__STORED DATA__
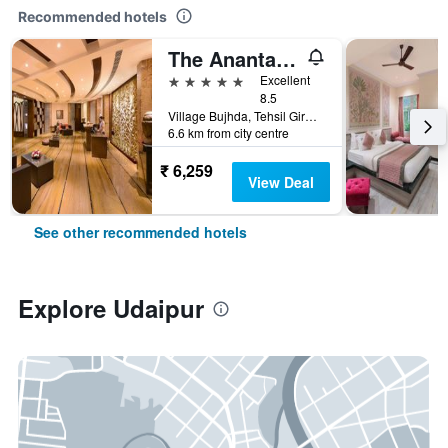
Recommended hotels
The Ananta Udaipur
5 stars
Excellent
8.5
Village Bujhda, Tehsil Girwa, Udaipur, India
6.6 km from city centre
₹ 6,259
View Deal
See other recommended hotels
Explore Udaipur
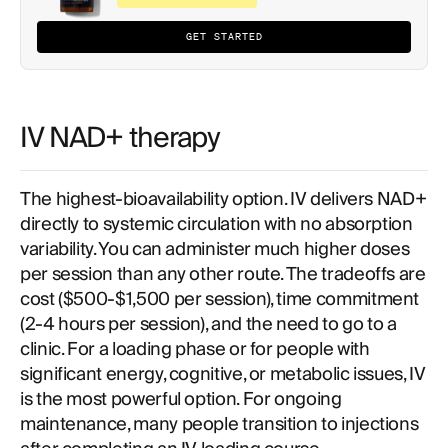
GET STARTED
IV NAD+ therapy
The highest-bioavailability option. IV delivers NAD+
directly to systemic circulation with no absorption
variability. You can administer much higher doses
per session than any other route. The tradeoffs are
cost ($500-$1,500 per session), time commitment
(2-4 hours per session), and the need to go to a
clinic. For a loading phase or for people with
significant energy, cognitive, or metabolic issues, IV
is the most powerful option. For ongoing
maintenance, many people transition to injections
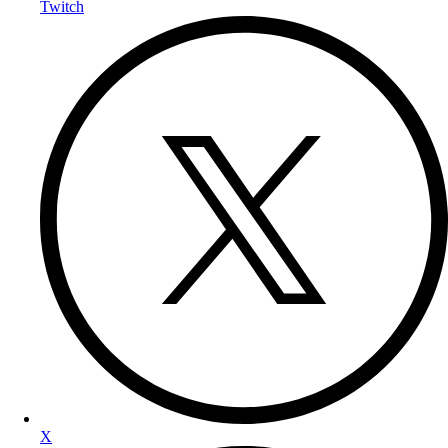
Twitch
X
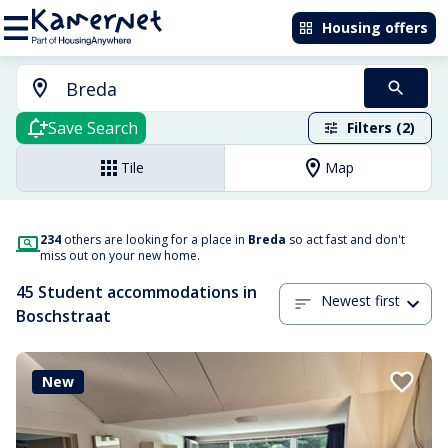
Housing offers
Save Search
Filters (2)
Tile
Map
234
others are looking for a place in
Breda
so act fast and don't
miss out on your new home.
45 Student accommodations in
Newest first
Boschstraat
New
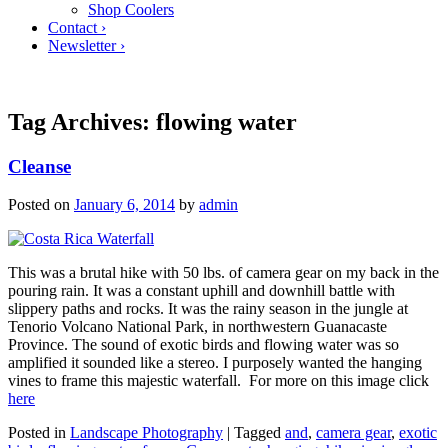
Shop Coolers
Contact ›
Newsletter ›
Tag Archives:
flowing water
Cleanse
Posted on
January 6, 2014
by
admin
This was a brutal hike with 50 lbs. of camera gear on my back in the
pouring rain. It was a constant uphill and downhill battle with
slippery paths and rocks. It was the rainy season in the jungle at
Tenorio Volcano National Park, in northwestern Guanacaste
Province. The sound of exotic birds and flowing water was so
amplified it sounded like a stereo. I purposely wanted the hanging
vines to frame this majestic waterfall. For more on this image click
here
Posted in
Landscape Photography
|
Tagged
and
,
camera gear
,
exotic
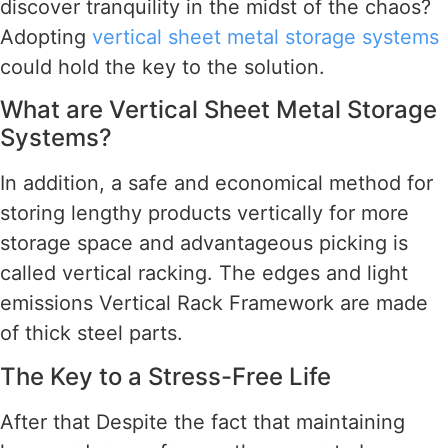
discover tranquility in the midst of the chaos?
Adopting
vertical sheet metal storage systems
could hold the key to the solution.
What are Vertical Sheet Metal Storage
Systems?
In addition, a safe and economical method for
storing lengthy products vertically for more
storage space and advantageous picking is
called vertical racking. The edges and light
emissions Vertical Rack Framework are made
of thick steel parts.
The Key to a Stress-Free Life
After that Despite the fact that maintaining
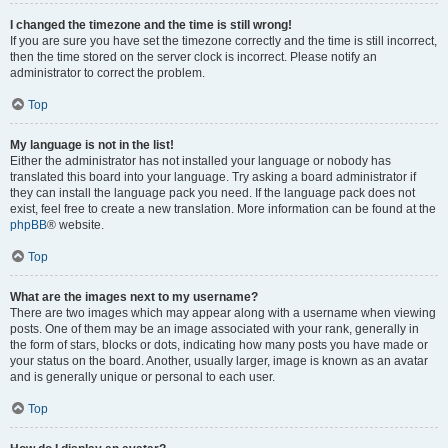
I changed the timezone and the time is still wrong!
If you are sure you have set the timezone correctly and the time is still incorrect,
then the time stored on the server clock is incorrect. Please notify an
administrator to correct the problem.
Top
My language is not in the list!
Either the administrator has not installed your language or nobody has
translated this board into your language. Try asking a board administrator if
they can install the language pack you need. If the language pack does not
exist, feel free to create a new translation. More information can be found at the
phpBB
® website.
Top
What are the images next to my username?
There are two images which may appear along with a username when viewing
posts. One of them may be an image associated with your rank, generally in
the form of stars, blocks or dots, indicating how many posts you have made or
your status on the board. Another, usually larger, image is known as an avatar
and is generally unique or personal to each user.
Top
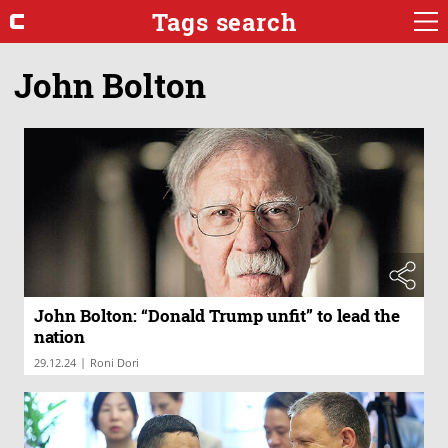
Tags search
John Bolton
John Bolton: “Donald Trump unfit” to lead the
nation
|
29.12.24
Roni Dori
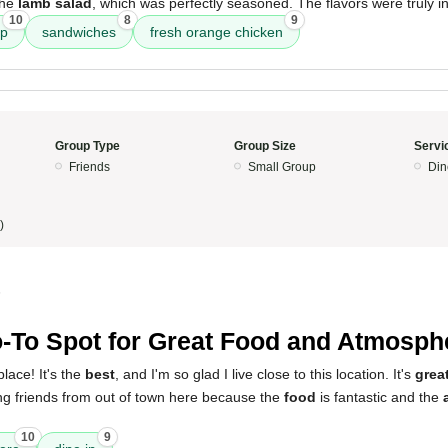
the
lamb salad
, which was perfectly seasoned. The flavors were truly in
10
8
9
up
sandwiches
fresh orange chicken
Group Type
Group Size
Servi
Friends
Small Group
Din
)
5
-To Spot for Great Food and Atmosph
place! It's the
best
, and I'm so glad I live close to this location. It's
great
ing friends from out of town here because the
food
is fantastic and the
10
9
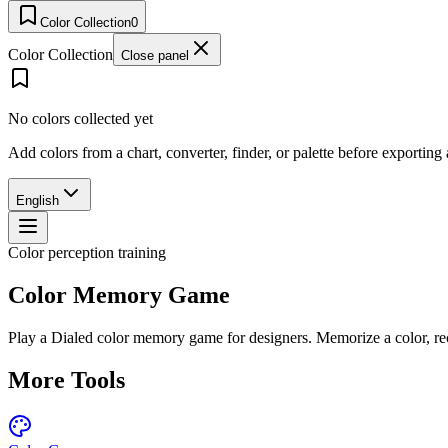
Color Collection
0
Color Collection
Close panel
No colors collected yet
Add colors from a chart, converter, finder, or palette before exporting
English
Color perception training
Color Memory Game
Play a Dialed color memory game for designers. Memorize a color, re
More Tools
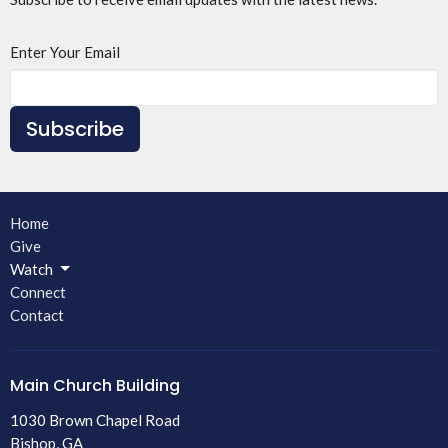
Enter Your Email
Subscribe
Home
Give
Watch
Connect
Contact
Main Church Building
1030 Brown Chapel Road
Bishop, GA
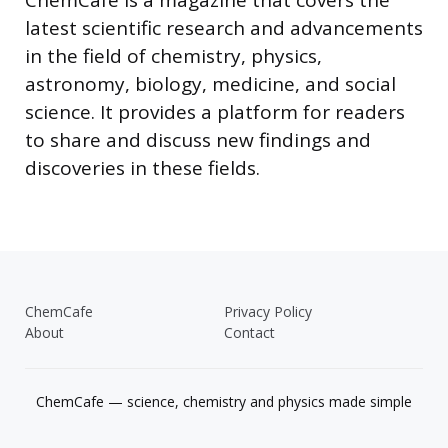
latest scientific research and advancements
in the field of chemistry, physics,
astronomy, biology, medicine, and social
science. It provides a platform for readers
to share and discuss new findings and
discoveries in these fields.
ChemCafe
Privacy Policy
About
Contact
ChemCafe — science, chemistry and physics made simple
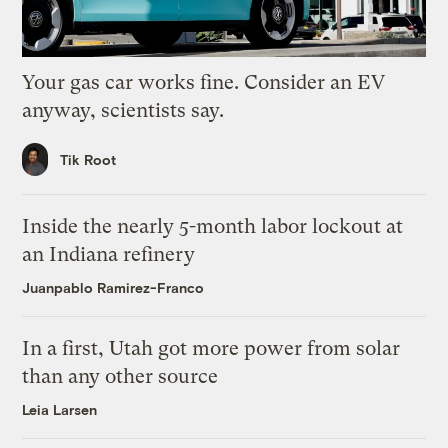
Your gas car works fine. Consider an EV
anyway, scientists say.
Tik Root
Inside the nearly 5-month labor lockout at
an Indiana refinery
Juanpablo Ramirez-Franco
In a first, Utah got more power from solar
than any other source
Leia Larsen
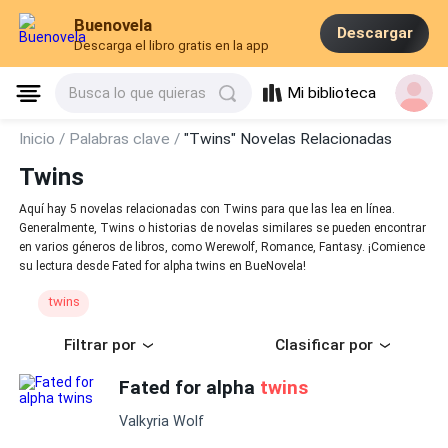
Buenovela
Descargar
Descarga el libro gratis en la app
Mi biblioteca
Busca lo que quieras
Inicio /
Palabras clave /
"Twins" Novelas Relacionadas
Twins
Aquí hay 5 novelas relacionadas con Twins para que las lea en línea.
Generalmente, Twins o historias de novelas similares se pueden encontrar
en varios géneros de libros, como Werewolf, Romance, Fantasy. ¡Comience
su lectura desde Fated for alpha twins en BueNovela!
twins
Filtrar por
Clasificar por
Fated for alpha
twins
Valkyria Wolf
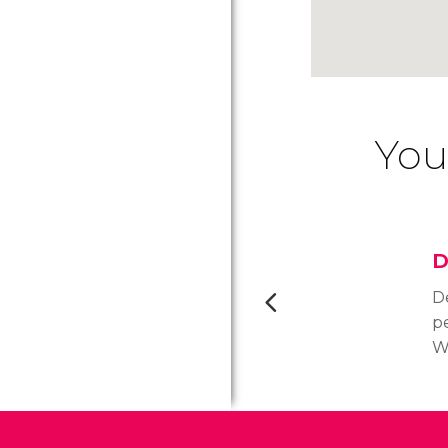
You
D
De
pe
Wa
E
r
t
t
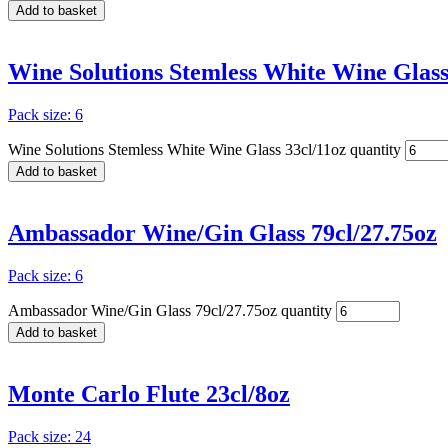
Add to basket
Wine Solutions Stemless White Wine Glass
Pack size: 6
Wine Solutions Stemless White Wine Glass 33cl/11oz quantity
Add to basket
Ambassador Wine/Gin Glass 79cl/27.75oz
Pack size: 6
Ambassador Wine/Gin Glass 79cl/27.75oz quantity
Add to basket
Monte Carlo Flute 23cl/8oz
Pack size: 24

__TASK BRIEF__
Scan the lines above for "Mi biblioteca" and for "en varios géneros". Repeat exactly the line holding each of them and every line in between.

__WRITTEN REPLY__
Mi biblioteca
Busca lo que quieras
Inicio /
Palabras clave /
"Twins" Novelas Relacionadas
Twins
Aquí hay 5 novelas relacionadas con Twins para que las lea en línea.
Generalmente, Twins o historias de novelas similares se pueden encontrar
en varios géneros de libros, como Werewolf, Romance, Fantasy. ¡Comience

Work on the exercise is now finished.